I took it home and did some short rides around the neighbourhood. It definitely took some getting used to because everything was done with the hands: pedaling, steering, braking and shifting gears. I was aware of how vulnerable I was being so low to the ground so the first thing I did was get an orange flag for it. And I would go out at quieter times of the day. Being summer that meant after supper or on the weekends. After pushing the distances a bit each day I found myself doing between 10 and 14km almost daily at an average speed of around 14km/hr. I never would have thought my arms could propel me that far or that fast. I learned about all kinds of quiet streets and shortcuts through parks. And despite living about 5km from the ocean, I managed to find a relatively flat route to it and this became my loop. I would sit by the ocean in the evening sun, just enjoying the view and then from there I could choose a flat route to the local beach, or a hilly route along the ocean. Once at the beach I would enjoy a bit of time with a book before heading home.  I ended up mounting a box on the back between the back wheels where I could put a water bottle, snacks and my crutches strapped to the back of the seat. I even went out for supper with a friend – me on my trike, she on her bike.

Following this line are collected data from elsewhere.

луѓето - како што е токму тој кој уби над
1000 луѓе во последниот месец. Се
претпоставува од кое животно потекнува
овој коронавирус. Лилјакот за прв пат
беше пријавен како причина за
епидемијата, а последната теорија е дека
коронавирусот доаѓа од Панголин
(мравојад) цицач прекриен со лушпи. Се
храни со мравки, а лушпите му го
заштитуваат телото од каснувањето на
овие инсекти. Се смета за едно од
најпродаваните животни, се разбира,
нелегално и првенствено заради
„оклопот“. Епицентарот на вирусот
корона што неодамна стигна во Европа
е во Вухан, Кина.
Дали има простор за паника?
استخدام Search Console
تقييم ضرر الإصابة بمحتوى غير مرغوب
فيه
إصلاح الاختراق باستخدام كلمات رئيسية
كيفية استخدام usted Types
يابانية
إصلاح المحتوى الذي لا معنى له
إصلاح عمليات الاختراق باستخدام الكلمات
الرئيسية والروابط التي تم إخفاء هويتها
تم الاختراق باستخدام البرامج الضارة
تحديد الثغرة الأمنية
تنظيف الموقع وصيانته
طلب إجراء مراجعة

My wife would notice my mood swings. And if I was feeling down or grumpy, she would just tell me to go for a ride. When I got home my mood was the complete opposite. I felt like a had a workout, I got some fresh air and enjoyed being mobile. I felt okay about my predicament once again. And I must say my pecs and shoulders didn’t look too bad after several months of this routine. Once I was well enough to ride my real bike again it took me a long time to stop missing my trike.

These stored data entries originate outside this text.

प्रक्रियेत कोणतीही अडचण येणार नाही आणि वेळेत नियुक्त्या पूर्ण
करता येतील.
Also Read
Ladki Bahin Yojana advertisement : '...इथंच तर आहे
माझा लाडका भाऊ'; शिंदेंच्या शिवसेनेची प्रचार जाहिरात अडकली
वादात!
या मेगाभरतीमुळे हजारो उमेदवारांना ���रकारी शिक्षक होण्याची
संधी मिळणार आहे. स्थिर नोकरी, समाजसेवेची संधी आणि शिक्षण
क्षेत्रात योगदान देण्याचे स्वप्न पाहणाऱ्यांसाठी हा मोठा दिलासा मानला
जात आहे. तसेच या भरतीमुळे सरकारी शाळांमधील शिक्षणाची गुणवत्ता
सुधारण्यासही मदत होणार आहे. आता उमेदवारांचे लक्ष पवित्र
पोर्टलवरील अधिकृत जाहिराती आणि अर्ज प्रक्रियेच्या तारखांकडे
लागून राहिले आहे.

A few things I learned about trikes:

  1. Start slow. Take the time to learn how to operate it.  If you find yourself in a dangerous situation and need to make a quick maneuver you can’t think about how to do something.
  2. Avoid hills initially and then gradually introduce gentle inclines. Hills are a bitch when you are going up them with your arms.
  3. Be extra careful in traffic and around cars. You are very low to the ground and not very visible. Wear bright colours and make sure you have a flag on it.

If you find yourself in a similar situation, and you are in a reasonably sized community, check out resources for handicapped people. They too might have this kind of option available. If this doesn’t work, put out the word on social media.